TASK GOAL:
Once you reach the line holding "<!-- minor -->", write out that line and every later one exactly, ending with the last line of the data; write nothing else.

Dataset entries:
+-------+
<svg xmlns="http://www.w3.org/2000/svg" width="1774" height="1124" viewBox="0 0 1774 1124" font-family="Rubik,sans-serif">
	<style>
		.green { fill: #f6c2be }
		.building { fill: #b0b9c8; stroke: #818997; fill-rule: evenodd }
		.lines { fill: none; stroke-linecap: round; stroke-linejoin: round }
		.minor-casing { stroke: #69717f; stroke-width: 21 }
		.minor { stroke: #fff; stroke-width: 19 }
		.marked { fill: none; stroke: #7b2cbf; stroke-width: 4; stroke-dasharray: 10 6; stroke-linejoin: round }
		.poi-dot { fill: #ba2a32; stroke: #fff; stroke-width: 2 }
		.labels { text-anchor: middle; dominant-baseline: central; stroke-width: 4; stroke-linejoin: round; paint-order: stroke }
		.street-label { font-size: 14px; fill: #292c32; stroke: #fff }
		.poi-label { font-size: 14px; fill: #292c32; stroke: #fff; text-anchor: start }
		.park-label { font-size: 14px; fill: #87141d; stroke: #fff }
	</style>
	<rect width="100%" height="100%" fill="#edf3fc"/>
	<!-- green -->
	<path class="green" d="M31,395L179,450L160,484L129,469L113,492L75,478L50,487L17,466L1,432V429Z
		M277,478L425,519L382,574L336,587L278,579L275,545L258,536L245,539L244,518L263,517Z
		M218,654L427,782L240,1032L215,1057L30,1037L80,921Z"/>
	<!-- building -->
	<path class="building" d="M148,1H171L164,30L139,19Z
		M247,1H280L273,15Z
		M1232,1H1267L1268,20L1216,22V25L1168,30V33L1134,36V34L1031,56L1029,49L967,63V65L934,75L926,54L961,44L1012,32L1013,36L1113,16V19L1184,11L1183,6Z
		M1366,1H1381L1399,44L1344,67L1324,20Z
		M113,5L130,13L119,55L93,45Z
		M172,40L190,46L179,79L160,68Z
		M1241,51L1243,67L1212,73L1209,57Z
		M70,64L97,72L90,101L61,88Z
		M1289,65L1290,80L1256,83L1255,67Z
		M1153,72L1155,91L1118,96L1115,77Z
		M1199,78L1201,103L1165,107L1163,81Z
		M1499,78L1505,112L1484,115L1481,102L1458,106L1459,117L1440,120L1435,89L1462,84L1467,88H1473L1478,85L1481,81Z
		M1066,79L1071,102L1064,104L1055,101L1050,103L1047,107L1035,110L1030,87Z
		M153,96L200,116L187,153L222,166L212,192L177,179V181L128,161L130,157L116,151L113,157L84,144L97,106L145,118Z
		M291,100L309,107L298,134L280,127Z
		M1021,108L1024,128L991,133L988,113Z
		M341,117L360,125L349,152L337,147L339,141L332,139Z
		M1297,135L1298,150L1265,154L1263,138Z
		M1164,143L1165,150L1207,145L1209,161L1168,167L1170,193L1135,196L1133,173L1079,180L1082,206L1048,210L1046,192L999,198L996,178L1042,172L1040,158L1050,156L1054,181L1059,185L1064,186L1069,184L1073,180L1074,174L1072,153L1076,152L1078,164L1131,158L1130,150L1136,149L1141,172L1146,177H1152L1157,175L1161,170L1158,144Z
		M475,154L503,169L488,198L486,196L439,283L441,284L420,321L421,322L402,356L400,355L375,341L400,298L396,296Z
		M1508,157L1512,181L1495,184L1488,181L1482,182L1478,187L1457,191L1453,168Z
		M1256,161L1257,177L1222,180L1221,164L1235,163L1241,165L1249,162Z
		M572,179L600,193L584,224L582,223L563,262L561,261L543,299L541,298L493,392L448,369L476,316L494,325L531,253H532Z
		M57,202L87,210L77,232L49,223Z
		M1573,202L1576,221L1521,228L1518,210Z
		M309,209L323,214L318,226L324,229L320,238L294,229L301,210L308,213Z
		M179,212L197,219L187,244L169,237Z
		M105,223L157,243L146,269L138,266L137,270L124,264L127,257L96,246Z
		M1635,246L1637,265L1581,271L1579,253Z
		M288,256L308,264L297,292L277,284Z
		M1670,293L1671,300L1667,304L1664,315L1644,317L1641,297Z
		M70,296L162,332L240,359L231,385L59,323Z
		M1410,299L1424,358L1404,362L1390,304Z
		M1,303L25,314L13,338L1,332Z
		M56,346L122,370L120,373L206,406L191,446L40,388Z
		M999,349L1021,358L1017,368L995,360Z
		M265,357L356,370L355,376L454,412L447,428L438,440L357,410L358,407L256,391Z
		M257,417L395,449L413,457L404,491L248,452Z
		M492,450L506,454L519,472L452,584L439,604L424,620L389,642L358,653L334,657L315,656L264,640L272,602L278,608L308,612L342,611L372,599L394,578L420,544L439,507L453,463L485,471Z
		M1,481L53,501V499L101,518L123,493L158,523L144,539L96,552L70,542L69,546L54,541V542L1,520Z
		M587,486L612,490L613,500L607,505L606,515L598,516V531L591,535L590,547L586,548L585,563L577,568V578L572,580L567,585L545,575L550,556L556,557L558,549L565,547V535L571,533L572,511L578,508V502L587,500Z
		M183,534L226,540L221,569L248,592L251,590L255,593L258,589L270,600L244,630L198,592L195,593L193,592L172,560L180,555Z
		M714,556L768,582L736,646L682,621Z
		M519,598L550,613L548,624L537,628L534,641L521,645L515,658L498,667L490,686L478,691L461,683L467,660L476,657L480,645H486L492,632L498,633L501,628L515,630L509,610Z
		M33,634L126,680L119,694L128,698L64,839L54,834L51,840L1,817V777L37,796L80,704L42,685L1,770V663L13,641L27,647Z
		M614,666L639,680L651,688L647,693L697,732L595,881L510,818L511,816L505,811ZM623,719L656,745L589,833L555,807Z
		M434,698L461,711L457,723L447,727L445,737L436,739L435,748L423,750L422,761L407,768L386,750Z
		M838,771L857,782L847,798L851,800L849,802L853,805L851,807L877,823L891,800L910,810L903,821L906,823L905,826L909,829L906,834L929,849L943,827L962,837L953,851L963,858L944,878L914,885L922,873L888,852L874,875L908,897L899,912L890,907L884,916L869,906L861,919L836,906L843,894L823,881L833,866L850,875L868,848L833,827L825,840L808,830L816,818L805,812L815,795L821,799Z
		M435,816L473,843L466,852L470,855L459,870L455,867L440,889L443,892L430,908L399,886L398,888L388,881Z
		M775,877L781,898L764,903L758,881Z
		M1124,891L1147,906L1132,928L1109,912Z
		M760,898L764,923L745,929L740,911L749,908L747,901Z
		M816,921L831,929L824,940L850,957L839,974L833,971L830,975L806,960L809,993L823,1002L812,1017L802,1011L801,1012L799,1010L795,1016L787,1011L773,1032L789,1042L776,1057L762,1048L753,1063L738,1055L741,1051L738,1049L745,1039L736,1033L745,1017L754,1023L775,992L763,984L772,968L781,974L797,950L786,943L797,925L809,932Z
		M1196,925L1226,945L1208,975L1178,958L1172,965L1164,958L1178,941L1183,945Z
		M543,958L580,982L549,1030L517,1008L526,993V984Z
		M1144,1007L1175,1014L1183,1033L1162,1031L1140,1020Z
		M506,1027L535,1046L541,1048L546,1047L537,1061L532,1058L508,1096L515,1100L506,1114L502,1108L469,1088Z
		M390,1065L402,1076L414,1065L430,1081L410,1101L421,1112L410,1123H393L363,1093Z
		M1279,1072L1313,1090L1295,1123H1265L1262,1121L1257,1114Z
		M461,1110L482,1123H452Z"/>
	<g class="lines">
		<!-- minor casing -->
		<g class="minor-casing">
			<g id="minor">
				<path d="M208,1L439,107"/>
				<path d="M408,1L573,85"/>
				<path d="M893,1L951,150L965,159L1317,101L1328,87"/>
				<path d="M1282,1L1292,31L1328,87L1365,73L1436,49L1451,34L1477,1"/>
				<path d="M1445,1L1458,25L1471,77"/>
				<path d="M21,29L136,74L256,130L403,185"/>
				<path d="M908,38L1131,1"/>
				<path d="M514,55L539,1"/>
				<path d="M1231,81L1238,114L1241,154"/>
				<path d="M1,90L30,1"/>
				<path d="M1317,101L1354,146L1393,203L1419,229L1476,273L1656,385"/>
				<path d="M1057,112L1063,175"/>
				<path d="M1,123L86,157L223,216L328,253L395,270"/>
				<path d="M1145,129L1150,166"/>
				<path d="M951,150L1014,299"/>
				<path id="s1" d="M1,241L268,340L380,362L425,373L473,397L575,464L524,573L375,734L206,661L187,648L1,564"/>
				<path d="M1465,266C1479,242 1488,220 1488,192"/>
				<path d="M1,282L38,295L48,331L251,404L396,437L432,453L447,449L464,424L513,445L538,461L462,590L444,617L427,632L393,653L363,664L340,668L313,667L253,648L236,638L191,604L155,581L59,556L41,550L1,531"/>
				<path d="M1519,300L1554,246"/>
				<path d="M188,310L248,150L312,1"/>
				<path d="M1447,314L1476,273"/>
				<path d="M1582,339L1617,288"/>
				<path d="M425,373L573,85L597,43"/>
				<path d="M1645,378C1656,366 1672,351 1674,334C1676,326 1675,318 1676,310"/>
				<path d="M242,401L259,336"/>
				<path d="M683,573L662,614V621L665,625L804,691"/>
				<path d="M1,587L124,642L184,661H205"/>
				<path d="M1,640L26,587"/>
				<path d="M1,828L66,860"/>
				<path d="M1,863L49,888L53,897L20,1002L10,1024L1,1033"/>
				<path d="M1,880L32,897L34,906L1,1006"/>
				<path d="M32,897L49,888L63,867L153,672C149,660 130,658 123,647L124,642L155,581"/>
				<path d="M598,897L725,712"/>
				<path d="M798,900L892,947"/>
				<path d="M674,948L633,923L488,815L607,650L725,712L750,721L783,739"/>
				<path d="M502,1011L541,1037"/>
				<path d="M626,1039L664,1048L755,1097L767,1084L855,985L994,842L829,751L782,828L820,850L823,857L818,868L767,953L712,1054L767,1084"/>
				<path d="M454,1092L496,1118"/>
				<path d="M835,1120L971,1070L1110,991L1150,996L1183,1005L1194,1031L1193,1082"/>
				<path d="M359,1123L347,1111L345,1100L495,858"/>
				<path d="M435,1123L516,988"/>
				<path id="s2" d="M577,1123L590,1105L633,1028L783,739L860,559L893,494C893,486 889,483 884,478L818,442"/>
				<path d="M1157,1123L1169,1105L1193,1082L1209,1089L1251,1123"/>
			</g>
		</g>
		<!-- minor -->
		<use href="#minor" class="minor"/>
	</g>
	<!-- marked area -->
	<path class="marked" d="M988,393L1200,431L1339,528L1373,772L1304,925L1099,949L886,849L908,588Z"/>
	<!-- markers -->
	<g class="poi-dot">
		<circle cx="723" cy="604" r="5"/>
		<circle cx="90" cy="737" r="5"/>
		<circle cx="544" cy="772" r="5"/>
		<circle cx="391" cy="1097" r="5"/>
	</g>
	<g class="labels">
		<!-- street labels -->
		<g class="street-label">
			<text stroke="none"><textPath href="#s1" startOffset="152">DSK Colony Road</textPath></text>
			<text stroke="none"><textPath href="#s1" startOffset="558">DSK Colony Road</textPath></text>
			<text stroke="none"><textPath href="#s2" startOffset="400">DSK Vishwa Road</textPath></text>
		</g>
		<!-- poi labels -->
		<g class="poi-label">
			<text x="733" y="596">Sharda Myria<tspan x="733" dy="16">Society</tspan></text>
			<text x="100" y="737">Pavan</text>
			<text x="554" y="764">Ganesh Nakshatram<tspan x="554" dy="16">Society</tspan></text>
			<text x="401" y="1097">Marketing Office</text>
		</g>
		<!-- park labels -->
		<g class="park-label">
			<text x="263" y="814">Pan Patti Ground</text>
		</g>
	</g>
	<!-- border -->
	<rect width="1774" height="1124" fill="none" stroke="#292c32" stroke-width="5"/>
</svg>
+-------+
EXERCISE RESULT:
		<!-- minor -->
		<use href="#minor" class="minor"/>
	</g>
	<!-- marked area -->
	<path class="marked" d="M988,393L1200,431L1339,528L1373,772L1304,925L1099,949L886,849L908,588Z"/>
	<!-- markers -->
	<g class="poi-dot">
		<circle cx="723" cy="604" r="5"/>
		<circle cx="90" cy="737" r="5"/>
		<circle cx="544" cy="772" r="5"/>
		<circle cx="391" cy="1097" r="5"/>
	</g>
	<g class="labels">
		<!-- street labels -->
		<g class="street-label">
			<text stroke="none"><textPath href="#s1" startOffset="152">DSK Colony Road</textPath></text>
			<text stroke="none"><textPath href="#s1" startOffset="558">DSK Colony Road</textPath></text>
			<text stroke="none"><textPath href="#s2" startOffset="400">DSK Vishwa Road</textPath></text>
		</g>
		<!-- poi labels -->
		<g class="poi-label">
			<text x="733" y="596">Sharda Myria<tspan x="733" dy="16">Society</tspan></text>
			<text x="100" y="737">Pavan</text>
			<text x="554" y="764">Ganesh Nakshatram<tspan x="554" dy="16">Society</tspan></text>
			<text x="401" y="1097">Marketing Office</text>
		</g>
		<!-- park labels -->
		<g class="park-label">
			<text x="263" y="814">Pan Patti Ground</text>
		</g>
	</g>
	<!-- border -->
	<rect width="1774" height="1124" fill="none" stroke="#292c32" stroke-width="5"/>
</svg>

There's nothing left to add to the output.